With the grand opening ceremony being held in Beijing on Feb 4, the 2022 Winter Olympics has officially started. Having already successfully hosted the Summer Olympics in 2008, Beijing has become the first-ever dual-Olympic city globally. While public focus turns into the competition among athletes, economists are curious and skeptical of the economic benefits of hosting an Olympics. The table below shows the rough costs of hosting recent Olympic Games from Baade and Matheson (2016). We can see the cost is sizable and skyrocketed over time. Baade and Matheson also summarize the direct comparisons of revenues and hosting costs, though the results are not appealing. For example, in the case of the London and Vancouver Games, the direct revenues from both Olympic Games represent only a small fraction, around one in five, of the total costs of hosting the event.
Costs of Hosting Recent Olympic Games
Source: Baade and Matheson (2016)
Having said that, the battle in selecting a hosting city for an Olympic Game is still fierce, and bidding cities are desperate to show the International Olympic Committee (IOC) their desires and determinations for wanting to host. The next table reports the complete lists of hosts and unsuccessful candidate cities for post-war summer Olympic Games to give you a sense of perspective.

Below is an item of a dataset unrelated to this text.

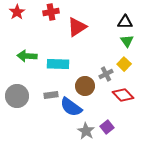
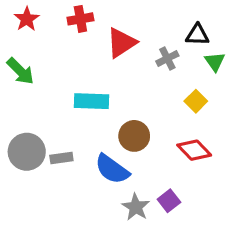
green triangle: (127, 41) -> (215, 62), moved
green arrow: (27, 56) -> (20, 71), moved, turned -138
gray cross: (106, 74) -> (167, 58), moved
gray rectangle: (51, 95) -> (61, 158), moved

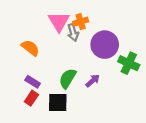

Hosts and Unsuccessful Candidate’s Cities for Post-war Summer Olympic Games
Source: Rose and Spiegel (2015)
Arguably, we can split the total macroeconomic effects of the Olympic Games into three parts: the ex-ante effects, the hosting year effect, and the ex-post effects. While the last two effects are observed and easy to quantify, the first type of effect is unobserved and attributed to a “news” effect class that is hard to measure and not exploited in most studies. To tackle this difficulty, Brückner and Pappa use the unique timeline of the bidding process on Olympic Games to identify the ex-ante effects. Specifically, they notice that the average time from bidding to hosting spans ten years. The bidding process begins about ten to eight years before the actual hosting. The final winner is announced around seven years before the actual hosting. Thus, if it exists, the ex-ante macroeconomic effects of the Olympic Games from bidding signals should play a role about ten to eight years before hosting the event. Similarly, the winning signal starts to work from seven years before the organization for the hosting countries.
To test their ideas, Brückner and Pappa employ a large sample covering a panel of 188 countries spanning the periods 1950-2009. They propose to use a static panel model containing both the leads and lags of the bidding/hosting indicator to measure the impacts. Specifically, the leads are used to quantify the ex-ante effects as they capture the impact of future bidding/hosting announcements on the current macroeconomic variables (e.g., GDP growth, investment, consumption, etc.). Similarly, lags and the current bidding/hosting status capture the actual year and ex-post effects, respectively.